Anyone who has ever driven to Emergency, or visited loved ones in hospital, is familiar with the often exorbitant parking rates found near healthcare facilities. Now, there may be a cure.

The Ontario government has just announced a new policy they say will lower expenses for 900,000 patients and visitors, including 135,000 seniors.

As of today, there's a three-year freeze on Ontario hospital parking rates, and beginning October 1, 2016, any hospital charging more than $10 a day to park will have to provide five-, 10- and 30-day passes that are:

- Discounted by 50 per cent off their daily rate,

- Transferable between patients and caregivers

- Equipped with in-and-out privileges throughout a 24-hour period

- Good for one year from the date of purchase.
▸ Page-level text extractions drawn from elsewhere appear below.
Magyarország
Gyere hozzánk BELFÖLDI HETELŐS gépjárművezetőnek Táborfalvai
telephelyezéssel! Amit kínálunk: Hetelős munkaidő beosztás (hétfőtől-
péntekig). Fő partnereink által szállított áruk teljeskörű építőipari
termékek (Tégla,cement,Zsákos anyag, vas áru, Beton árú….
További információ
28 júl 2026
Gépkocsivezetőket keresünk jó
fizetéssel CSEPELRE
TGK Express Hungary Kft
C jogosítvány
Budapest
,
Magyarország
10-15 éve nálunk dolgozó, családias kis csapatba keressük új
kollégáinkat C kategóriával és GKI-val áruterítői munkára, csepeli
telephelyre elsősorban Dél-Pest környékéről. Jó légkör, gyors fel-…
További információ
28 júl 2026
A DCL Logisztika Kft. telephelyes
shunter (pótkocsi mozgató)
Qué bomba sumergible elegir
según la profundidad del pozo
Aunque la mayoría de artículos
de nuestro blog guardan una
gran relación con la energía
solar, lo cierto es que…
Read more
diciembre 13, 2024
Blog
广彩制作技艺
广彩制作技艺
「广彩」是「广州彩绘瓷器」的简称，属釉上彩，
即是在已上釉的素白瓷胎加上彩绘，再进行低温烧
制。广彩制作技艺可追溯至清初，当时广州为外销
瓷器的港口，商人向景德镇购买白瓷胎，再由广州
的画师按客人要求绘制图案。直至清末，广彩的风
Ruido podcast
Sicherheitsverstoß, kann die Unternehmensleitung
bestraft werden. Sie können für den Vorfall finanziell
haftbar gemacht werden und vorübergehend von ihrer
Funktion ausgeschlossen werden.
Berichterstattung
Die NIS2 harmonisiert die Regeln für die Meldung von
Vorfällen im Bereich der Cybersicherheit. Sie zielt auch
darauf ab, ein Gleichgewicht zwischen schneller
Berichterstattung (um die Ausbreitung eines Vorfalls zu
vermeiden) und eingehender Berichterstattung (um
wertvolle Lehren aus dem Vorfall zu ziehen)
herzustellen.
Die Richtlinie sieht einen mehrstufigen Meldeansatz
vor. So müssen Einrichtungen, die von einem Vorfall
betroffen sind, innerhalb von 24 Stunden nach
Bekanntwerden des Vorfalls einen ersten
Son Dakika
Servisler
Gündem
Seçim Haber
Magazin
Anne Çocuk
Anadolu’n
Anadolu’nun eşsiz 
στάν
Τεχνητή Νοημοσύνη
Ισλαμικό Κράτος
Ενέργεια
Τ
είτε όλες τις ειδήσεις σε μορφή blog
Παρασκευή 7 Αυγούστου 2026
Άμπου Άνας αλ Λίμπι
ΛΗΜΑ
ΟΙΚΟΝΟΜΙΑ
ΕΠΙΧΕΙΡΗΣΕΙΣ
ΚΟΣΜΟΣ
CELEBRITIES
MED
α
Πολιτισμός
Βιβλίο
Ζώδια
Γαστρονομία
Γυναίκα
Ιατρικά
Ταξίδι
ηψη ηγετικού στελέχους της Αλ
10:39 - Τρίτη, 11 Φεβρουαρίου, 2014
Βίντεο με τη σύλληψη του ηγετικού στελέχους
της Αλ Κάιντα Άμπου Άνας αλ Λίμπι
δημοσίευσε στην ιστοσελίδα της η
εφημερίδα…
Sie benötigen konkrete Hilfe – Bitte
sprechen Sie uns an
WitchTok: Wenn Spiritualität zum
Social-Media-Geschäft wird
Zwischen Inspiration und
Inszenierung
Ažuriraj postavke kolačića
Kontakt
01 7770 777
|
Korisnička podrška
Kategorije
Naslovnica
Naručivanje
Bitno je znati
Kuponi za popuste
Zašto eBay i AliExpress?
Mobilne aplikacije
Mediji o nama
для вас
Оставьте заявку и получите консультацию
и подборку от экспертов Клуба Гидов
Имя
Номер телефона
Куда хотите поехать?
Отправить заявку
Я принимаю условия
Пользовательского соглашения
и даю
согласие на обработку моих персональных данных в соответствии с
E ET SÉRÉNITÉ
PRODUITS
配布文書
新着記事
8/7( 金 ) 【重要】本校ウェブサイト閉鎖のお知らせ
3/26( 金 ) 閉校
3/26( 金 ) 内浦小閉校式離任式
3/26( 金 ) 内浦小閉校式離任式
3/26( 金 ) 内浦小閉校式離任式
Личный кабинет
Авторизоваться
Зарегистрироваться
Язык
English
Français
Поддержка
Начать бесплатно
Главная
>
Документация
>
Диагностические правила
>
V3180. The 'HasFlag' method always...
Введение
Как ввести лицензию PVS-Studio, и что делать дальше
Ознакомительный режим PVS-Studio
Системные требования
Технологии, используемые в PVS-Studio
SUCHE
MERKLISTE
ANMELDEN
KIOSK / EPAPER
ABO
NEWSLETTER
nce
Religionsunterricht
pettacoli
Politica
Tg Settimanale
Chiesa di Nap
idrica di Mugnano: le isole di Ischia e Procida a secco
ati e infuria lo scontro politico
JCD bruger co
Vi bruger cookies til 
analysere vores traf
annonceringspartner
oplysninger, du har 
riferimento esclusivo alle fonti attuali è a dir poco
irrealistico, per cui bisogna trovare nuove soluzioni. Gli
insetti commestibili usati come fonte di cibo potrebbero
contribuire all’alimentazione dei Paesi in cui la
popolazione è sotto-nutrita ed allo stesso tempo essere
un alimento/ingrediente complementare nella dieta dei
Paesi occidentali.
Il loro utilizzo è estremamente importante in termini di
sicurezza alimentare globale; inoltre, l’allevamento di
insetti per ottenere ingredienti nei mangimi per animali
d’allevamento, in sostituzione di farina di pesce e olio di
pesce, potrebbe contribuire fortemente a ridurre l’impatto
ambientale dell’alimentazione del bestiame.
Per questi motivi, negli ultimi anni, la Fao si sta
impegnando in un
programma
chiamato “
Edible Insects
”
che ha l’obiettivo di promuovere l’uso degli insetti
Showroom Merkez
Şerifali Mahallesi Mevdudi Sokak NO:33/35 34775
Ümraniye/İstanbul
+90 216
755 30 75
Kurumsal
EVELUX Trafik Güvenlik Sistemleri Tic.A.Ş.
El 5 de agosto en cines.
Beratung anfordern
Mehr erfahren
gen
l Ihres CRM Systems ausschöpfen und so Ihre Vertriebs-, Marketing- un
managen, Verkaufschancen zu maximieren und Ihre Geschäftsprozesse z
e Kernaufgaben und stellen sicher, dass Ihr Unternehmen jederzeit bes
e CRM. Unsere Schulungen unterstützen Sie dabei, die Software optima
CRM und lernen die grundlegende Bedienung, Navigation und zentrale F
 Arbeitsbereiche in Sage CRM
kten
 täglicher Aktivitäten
“Parking fees should never be a barrier for patients when they go to the hospital," said Health Minister Dr. Eric Hoskins in a press release. "With today’s announcement, we are providing relief from the high cost of parking at some hospitals in Ontario. By making parking more affordable for patients and their loved ones who visit the hospital often, we are helping to reduce the burden of parking fees and putting patients first."

The release also says that last fall the ministry consulted with "a number of hospitals and the Ontario Hospital Association in regards to parking fee changes."

However, the OHA released a statement today opposing the changes.

"For the past ten years, government has actively encouraged hospitals to generate revenue to help fund hospital operations. Revenue generated from parking fees is always used for patient care, towards the purchase of capital equipment and projects, infrastructure, clinical research, and day-to-day operations such as facility maintenance," the statement reads. "The decision to cut revenues could not come at a worse time."

This new policy, which fulfills a 2014 provincial election promise, will affect an estimated 36 hospitals that charge more than $10 a day. Toronto Western Hospital, for instance, charges $4.50 per half-hour or a $25 daily maximum, while elsewhere in the province, 45 hospitals offer free parking and 54 charge $10 or less per day.

The push to reduce or eliminate hospital parking fees is not new, nor is it restricted to Ontario. In 2011, a Canadian Medical Association Journal editorial called for free hospital parking across the country, dubbing them "user fees" and arguing they hurt health care.

“Some patients (who have often waited several weeks to see a doctor) try to end a consultation abruptly when they realize that they will have to pay for an additional hour for parking,” Dr. Rajendra Kale wrote. “This is parking-centred health care, which is not compatible with patient-centred health care."

In 2013, CBC Marketplace reported that the cost of parking was causing Canadians to miss hospital appointments and increasing their stress.

"Parking fees are a penalty for having a disease. It seems like an unfair tax on my patients," cancer specialist Dr. Bob Winston told Marketplace co-host Erica Johnson. "My patients have a lot of stress from the get-go, and with the addition of more stress with regards to the parking is sort of salt in the wound."

Hospital parking was made free in Scotland in 2008 and there's a current push to do the same in England, specifically to assist patients (and their caregivers and visitors) who must go to the hospital frequently, are gravely ill or are there for an extended stay.